= Way (machine tool element) =

Type of linear bearing on a machine tool

A way (sometimes known as a slideway, guideway, or bedway) is a type of linear bearing, specifically a linear plain bearing, in a machine tool. It facilitates precise linear motion along a given axis. A way is ground, scraped, or (less often) molded to be very flat, and ways often come in pairs to ensure a flat plane for the carriage or sliding element (slide) to move along smoothly. Ways are usually lubricated with way oil (a kind of machine oil specially made to adhere to the ways while vertical).

Ways have been used since the 19th century and are a critical part of manufacturing processes, especially those requiring high tolerances such as machining. They have been made of various materials over the years, ranging from wood to cast iron, and nowadays including plastic alloys and special polymer materials. They are crafted with painstaking precision, usually being scraped into near total flatness with hand tools. This flatness is required to both provide good results in the manufactured parts, as well as prevent the stick-slip phenomenon (jerking motion due to friction at low speeds). In recent years they have started to be phased out by rolling-element bearings ("ball" bearings), or are forgone entirely in some CNC machines.

== Materials ==
The material the way is made from has differed and evolved since their invention.
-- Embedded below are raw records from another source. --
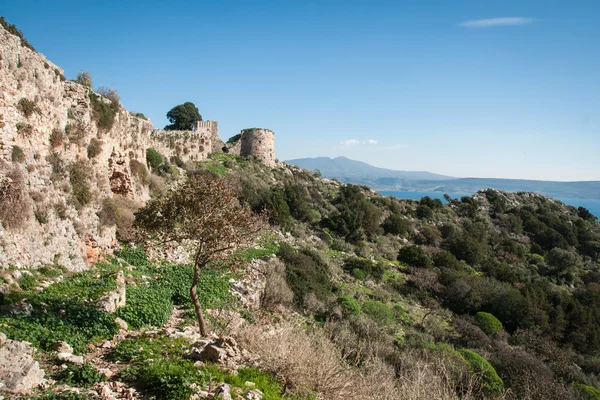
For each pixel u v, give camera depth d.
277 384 9.54
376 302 30.25
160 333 11.77
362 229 52.00
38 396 6.84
Though ways have also been made from wood, the most common material for ways is cast iron, which provides a rigid and durable base for the ways to be formed on. Ways made from cast iron usually have to be scraped into the final dimensions by hand, which is a long and laborious process.

In the late 20th century, composite materials have started to come into use, such as the plastics Turcite and Rulon. These materials are applied to the ways in strips with adhesive, acting as a sacrificial surface that wears instead of the iron, while keeping the same degree of flatness. The composite materials help to reduce friction between the way and the slide, further reducing maintenance costs and downtime.

== Geometry ==
The geometry of the way can vary depending on the situation. The most common types are flat, vee, and dovetail ways.

Flat ways are used when there is little requirement for the slide to be constrained perpendicular to the axis of movement, or the constraint is being provided by another component or otherwise not needed, such as on the carriage of a lathe.

Vee (V-shaped) ways provide constraint to the perpendicular horizontal axis, but do little to prevent the slide from being lifted vertically.

Dovetail ways provide constraint in both perpendicular axes, and are usually used when the slide is lifted vertically along the ways and must be prevented from falling off. This type usually has an adjustable tightness to the way using a gib-strip (a metal piece placed on one side of a dovetail to tighten the fit).

The precise and accurate geometry of the ways (that is, their shape, size, and flatness) is produced via any combination of milling (for roughing and semifinishing), grinding (for any stage up through finishing), lapping (in some cases, for final finishing), or hand scraping (in many cases but not all), with comparison against surface plates as reference standards for the flatness, as well as any other similar reference standards (e.g., precision cylindrical standards or rings) if concave or convex cylindrical ways are needed.

== Features ==

The ways are often fitted with additional features to decrease wear and ease maintenance.

The way is lubricated with way oil, which is specially formulated to reduce friction, but has an additive that makes it adhere to the ways, even vertically. The oil is applied to the ways with either grease fittings, or is sometimes continuously pumped through ducts machined into the face of the ways. The latter was commonly used on shapers, where the entire way is covered by some part of the sliding element at all times. The ends of the ways are fitted with felt wipers to prevent oil from leaking out as the slide overhangs the ways.

Protective guards are sometimes fitted to prevent metal shavings or dropped objects from damaging the ways.